# Consigne 1
Recopiez à l'identique les lignes enregistrées, en partant de la toute première et en allant jusqu'à celle qui contient « 持っていることが必要です。 », ces deux lignes comprises.

# Extrait du texte
·····

Enfin, la dimension démographique du projet s’inscrit dans une trajectoire d’intégration accrue. L’ouverture élargie du corps électoral aux migrants français de longue résidence (15 puis 10 ans de présence) et aux conjoints, sans mécanismes de régulation migratoire, contrevient à la résolution 35/118 de l’ONU (1980) qui proscrit toute modification substantielle de l’équilibre ethnique d’un territoire non autonome. Cette orientation confirme une logique de peuplement, tempérée uniquement par la restriction ponctuelle du droit de vote à la consultation future aux inscrits des précédents référendums.

 

Ainsi conçu, le texte de Bougival ne relève pas d’une politique de décolonisation externe, mais d’un projet d’intégration durable dans la République, sous la forme d’un statut d’autonomie interne qui vise à consacrer, plutôt qu’à transformer, la structure coloniale de l’ordre institutionnel. Cette incapacité à penser la décolonisation se traduit institutionnellement par un processus dirigé unilatéralement par l’État.

 

 

2. L’État seul acteur en scène : la verticalité institutionnelle derrière la rhétorique de la co-construction 

Derrière la rhétorique d’une « dynamique de négociation et de construction collective et transpartisane », pour reprendre les mots de la ministre des Outre-mer, l’État s’est affirmé comme le véritable architecte du texte proposé. Le projet de Bougival reprend en effet l’essentiel des versions préparatoires élaborées antérieurement par le ministre Darmanin, confirmant la centralité de l’administration d’État dans la définition des termes du compromis.

·····

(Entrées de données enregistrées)

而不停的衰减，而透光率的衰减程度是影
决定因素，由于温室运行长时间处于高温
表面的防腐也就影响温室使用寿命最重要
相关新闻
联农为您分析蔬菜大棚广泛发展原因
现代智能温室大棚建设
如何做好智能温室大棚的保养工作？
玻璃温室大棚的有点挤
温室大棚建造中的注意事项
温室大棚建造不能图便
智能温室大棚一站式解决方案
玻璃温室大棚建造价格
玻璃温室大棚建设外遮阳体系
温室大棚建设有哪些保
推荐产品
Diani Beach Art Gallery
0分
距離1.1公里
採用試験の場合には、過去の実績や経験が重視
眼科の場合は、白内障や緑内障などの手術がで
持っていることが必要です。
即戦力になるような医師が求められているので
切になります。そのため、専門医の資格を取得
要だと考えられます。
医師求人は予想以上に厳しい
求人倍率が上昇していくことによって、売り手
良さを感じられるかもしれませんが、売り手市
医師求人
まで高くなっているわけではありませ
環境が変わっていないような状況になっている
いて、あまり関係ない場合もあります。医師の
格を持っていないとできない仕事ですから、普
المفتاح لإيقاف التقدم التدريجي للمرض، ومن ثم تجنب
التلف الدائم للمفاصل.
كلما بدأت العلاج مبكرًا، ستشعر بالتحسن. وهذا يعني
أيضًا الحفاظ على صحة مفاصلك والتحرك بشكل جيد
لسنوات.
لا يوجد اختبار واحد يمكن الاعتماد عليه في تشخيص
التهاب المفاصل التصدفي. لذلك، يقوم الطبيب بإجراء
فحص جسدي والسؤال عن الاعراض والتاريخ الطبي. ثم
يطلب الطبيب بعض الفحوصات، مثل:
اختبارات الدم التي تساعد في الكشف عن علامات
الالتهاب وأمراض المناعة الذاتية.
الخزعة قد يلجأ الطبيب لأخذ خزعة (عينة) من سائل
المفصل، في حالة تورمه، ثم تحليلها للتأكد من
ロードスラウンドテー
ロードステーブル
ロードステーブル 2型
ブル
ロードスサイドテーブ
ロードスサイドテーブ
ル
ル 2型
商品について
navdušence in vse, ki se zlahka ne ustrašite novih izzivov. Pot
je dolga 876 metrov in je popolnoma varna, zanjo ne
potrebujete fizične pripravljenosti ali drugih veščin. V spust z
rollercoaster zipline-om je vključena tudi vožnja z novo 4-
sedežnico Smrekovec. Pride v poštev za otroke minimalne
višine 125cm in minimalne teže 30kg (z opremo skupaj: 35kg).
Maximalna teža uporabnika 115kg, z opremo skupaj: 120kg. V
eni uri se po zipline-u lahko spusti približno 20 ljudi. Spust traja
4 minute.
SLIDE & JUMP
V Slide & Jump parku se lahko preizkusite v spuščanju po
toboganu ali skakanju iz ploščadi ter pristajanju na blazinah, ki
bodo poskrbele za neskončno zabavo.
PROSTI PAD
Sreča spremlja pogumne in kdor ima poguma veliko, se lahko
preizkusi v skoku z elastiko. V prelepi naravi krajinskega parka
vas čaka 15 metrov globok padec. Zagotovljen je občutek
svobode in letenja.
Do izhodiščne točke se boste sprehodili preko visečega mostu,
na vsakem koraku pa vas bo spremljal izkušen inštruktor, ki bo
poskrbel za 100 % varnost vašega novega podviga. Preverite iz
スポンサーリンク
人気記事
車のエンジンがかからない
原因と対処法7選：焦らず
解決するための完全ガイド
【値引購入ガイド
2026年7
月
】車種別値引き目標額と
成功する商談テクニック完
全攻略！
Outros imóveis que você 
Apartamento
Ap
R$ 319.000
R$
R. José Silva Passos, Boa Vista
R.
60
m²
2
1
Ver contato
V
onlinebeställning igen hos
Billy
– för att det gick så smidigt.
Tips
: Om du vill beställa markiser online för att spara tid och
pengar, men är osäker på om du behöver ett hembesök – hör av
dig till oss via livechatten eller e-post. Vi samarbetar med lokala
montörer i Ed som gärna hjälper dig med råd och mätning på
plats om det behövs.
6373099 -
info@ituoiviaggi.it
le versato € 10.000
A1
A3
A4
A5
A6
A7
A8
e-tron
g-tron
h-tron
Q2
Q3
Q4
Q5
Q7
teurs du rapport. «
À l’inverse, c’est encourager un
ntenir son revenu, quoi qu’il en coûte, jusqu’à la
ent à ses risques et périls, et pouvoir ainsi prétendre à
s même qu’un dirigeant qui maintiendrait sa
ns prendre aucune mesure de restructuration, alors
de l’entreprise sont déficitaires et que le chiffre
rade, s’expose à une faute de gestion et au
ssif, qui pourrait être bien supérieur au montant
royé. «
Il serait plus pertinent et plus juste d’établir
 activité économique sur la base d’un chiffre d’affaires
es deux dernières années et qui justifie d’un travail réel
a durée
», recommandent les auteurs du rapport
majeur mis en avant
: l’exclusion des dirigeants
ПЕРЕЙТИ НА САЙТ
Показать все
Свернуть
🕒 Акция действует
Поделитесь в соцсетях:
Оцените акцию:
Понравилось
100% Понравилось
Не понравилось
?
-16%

·····

# Consigne 2
Dans l'extrait sur le projet de Bougival, veuillez indiquer qui avait élaboré les versions préparatoires dont ce projet reprend l'essentiel.

# Réponse 1
而不停的衰减，而透光率的衰减程度是影
决定因素，由于温室运行长时间处于高温
表面的防腐也就影响温室使用寿命最重要
相关新闻
联农为您分析蔬菜大棚广泛发展原因
现代智能温室大棚建设
如何做好智能温室大棚的保养工作？
玻璃温室大棚的有点挤
温室大棚建造中的注意事项
温室大棚建造不能图便
智能温室大棚一站式解决方案
玻璃温室大棚建造价格
玻璃温室大棚建设外遮阳体系
温室大棚建设有哪些保
推荐产品
Diani Beach Art Gallery
0分
距離1.1公里
採用試験の場合には、過去の実績や経験が重視
眼科の場合は、白内障や緑内障などの手術がで
持っていることが必要です。

# Réponse 2
Le ministre Darmanin.